• _Data in this exercise_
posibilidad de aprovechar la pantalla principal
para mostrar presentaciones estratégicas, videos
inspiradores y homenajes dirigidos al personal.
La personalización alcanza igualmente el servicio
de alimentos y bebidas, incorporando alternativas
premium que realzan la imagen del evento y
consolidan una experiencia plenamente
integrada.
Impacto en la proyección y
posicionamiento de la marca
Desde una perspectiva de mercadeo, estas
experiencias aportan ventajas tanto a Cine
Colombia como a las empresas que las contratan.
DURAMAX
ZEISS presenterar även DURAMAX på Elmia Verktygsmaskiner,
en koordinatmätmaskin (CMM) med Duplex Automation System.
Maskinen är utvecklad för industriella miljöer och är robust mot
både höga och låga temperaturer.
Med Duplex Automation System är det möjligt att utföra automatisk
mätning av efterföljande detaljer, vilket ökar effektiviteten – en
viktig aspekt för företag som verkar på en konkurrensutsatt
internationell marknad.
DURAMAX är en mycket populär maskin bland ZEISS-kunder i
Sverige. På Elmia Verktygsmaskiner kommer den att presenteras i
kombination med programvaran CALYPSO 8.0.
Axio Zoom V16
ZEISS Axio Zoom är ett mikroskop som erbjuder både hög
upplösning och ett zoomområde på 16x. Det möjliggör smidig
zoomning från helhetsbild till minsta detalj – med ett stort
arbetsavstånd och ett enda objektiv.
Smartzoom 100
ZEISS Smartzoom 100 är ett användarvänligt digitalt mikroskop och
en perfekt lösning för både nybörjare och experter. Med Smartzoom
--
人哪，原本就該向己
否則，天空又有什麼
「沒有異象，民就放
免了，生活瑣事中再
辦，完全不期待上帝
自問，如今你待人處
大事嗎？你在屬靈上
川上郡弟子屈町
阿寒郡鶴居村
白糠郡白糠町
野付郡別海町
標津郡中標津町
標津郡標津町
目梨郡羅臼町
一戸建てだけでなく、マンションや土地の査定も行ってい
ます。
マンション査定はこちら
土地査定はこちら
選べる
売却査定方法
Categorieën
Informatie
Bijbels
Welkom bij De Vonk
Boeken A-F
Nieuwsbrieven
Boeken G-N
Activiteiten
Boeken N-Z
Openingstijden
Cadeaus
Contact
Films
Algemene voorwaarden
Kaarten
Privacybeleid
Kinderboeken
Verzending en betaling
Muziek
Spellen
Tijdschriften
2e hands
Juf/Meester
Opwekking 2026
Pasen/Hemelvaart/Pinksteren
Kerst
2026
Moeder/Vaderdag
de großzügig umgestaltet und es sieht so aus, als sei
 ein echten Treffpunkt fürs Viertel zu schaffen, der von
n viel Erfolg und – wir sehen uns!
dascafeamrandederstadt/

• _What the task asks_
All lines holding the word "Elmia" must be found in the listing and copied.

• _Your solution_
ZEISS presenterar även DURAMAX på Elmia Verktygsmaskiner,
Sverige. På Elmia Verktygsmaskiner kommer den att presenteras i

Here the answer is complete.